Images with keypoint coordinates:
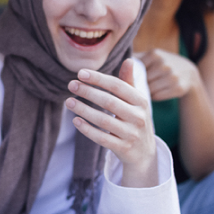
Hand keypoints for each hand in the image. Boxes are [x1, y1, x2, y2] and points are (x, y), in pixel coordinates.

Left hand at [65, 58, 157, 187]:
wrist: (145, 152)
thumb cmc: (135, 120)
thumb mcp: (136, 101)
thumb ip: (128, 83)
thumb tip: (128, 60)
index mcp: (141, 101)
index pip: (118, 86)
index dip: (99, 79)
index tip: (80, 73)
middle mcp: (138, 117)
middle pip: (109, 102)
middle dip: (88, 92)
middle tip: (71, 85)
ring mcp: (131, 134)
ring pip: (103, 121)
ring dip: (83, 110)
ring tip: (68, 101)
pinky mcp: (123, 148)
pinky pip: (101, 138)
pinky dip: (87, 129)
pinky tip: (75, 120)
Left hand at [135, 49, 200, 101]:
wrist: (189, 73)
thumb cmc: (163, 65)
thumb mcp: (153, 57)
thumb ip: (136, 58)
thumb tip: (115, 60)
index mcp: (155, 54)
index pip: (134, 70)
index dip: (133, 75)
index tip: (136, 76)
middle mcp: (164, 64)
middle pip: (141, 80)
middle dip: (139, 84)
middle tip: (142, 84)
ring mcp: (172, 76)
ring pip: (148, 90)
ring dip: (145, 92)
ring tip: (149, 88)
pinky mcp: (178, 88)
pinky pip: (157, 96)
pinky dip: (154, 97)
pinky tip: (156, 92)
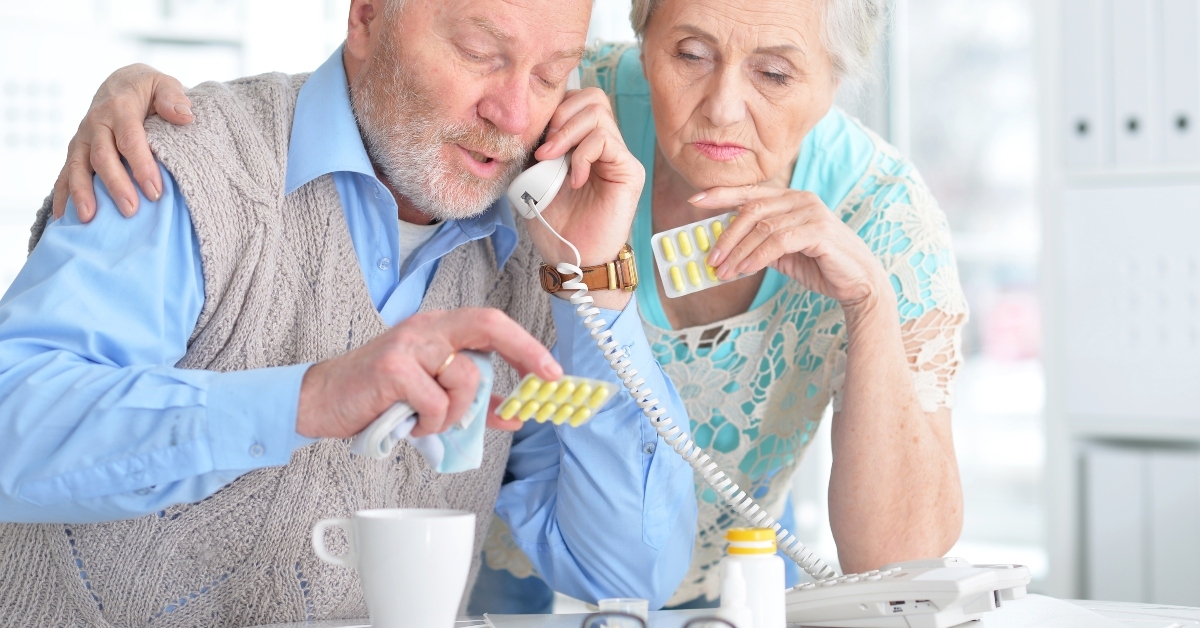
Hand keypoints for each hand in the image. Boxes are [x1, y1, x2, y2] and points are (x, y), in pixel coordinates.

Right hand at [52, 64, 192, 221]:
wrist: (120, 84)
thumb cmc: (148, 90)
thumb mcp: (164, 84)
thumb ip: (173, 97)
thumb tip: (184, 116)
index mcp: (120, 108)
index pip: (131, 139)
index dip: (141, 165)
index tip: (155, 192)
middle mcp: (96, 123)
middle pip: (103, 157)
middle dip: (115, 185)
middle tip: (131, 211)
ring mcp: (83, 138)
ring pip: (78, 167)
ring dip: (82, 193)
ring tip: (90, 219)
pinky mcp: (75, 151)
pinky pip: (64, 173)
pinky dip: (62, 195)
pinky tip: (64, 218)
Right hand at [297, 308, 560, 438]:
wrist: (322, 401)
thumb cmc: (379, 396)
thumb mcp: (430, 395)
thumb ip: (472, 402)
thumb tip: (514, 415)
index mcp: (439, 329)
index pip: (492, 323)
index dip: (526, 344)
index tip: (552, 371)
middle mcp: (426, 328)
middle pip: (488, 325)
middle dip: (525, 351)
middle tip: (542, 380)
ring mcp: (409, 344)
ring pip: (464, 378)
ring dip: (455, 413)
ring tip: (427, 420)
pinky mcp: (392, 368)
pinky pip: (435, 403)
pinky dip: (430, 423)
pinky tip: (409, 424)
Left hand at [525, 88, 644, 269]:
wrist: (572, 258)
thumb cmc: (555, 224)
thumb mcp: (535, 178)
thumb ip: (538, 147)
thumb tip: (532, 121)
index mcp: (584, 143)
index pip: (577, 99)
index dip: (555, 109)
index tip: (535, 138)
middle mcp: (605, 144)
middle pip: (592, 96)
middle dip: (561, 115)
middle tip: (545, 148)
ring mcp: (619, 156)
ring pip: (598, 112)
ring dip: (567, 133)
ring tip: (553, 161)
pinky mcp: (629, 171)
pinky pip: (606, 140)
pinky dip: (583, 155)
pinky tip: (574, 179)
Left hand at [696, 186, 892, 315]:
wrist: (858, 282)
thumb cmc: (820, 265)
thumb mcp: (782, 253)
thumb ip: (759, 243)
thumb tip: (725, 248)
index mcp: (791, 199)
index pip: (750, 192)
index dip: (721, 194)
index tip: (694, 200)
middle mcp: (801, 199)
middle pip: (751, 210)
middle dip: (726, 235)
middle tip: (710, 258)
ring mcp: (811, 212)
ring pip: (762, 227)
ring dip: (738, 252)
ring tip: (724, 272)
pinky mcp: (819, 231)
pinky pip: (778, 241)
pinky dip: (757, 256)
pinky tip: (746, 270)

§ **TASK DETAILS**:
Locate "wrist: (572, 258)" in the data above. Then repeat, exactly, its line and each line after it through the last, adding nothing.

§ **TASK RESPONSE**:
wrist: (572, 258)
thumb cmc: (555, 224)
thumb mcp: (535, 178)
thumb ip: (538, 147)
thumb tip: (532, 121)
index mcp: (584, 143)
index pip: (577, 99)
index dip: (555, 109)
index tip: (535, 138)
middle mcp: (605, 144)
middle pip: (592, 96)
middle dip: (561, 115)
middle tip: (545, 148)
ring mcp: (619, 156)
ring pip: (598, 112)
ring dip: (567, 133)
ring tip: (553, 161)
pinky mcp: (629, 171)
pinky pip: (606, 140)
pinky dip: (583, 155)
pinky tip: (574, 179)
Left hand at [696, 186, 892, 315]:
wrist: (858, 282)
thumb cmc: (820, 265)
thumb mcp: (782, 253)
thumb ip: (759, 243)
thumb tip: (725, 248)
index mcp: (791, 199)
index pip: (750, 192)
index dip: (721, 194)
index tip: (694, 200)
middle mcp: (801, 199)
middle pip: (751, 210)
middle dip: (726, 235)
middle tip: (710, 258)
ring mcp: (811, 212)
ring pip: (762, 227)
ring dip: (738, 252)
ring tip: (724, 272)
pinky mcp: (819, 231)
pinky pip: (778, 241)
pinky dip: (757, 256)
pinky tip: (746, 270)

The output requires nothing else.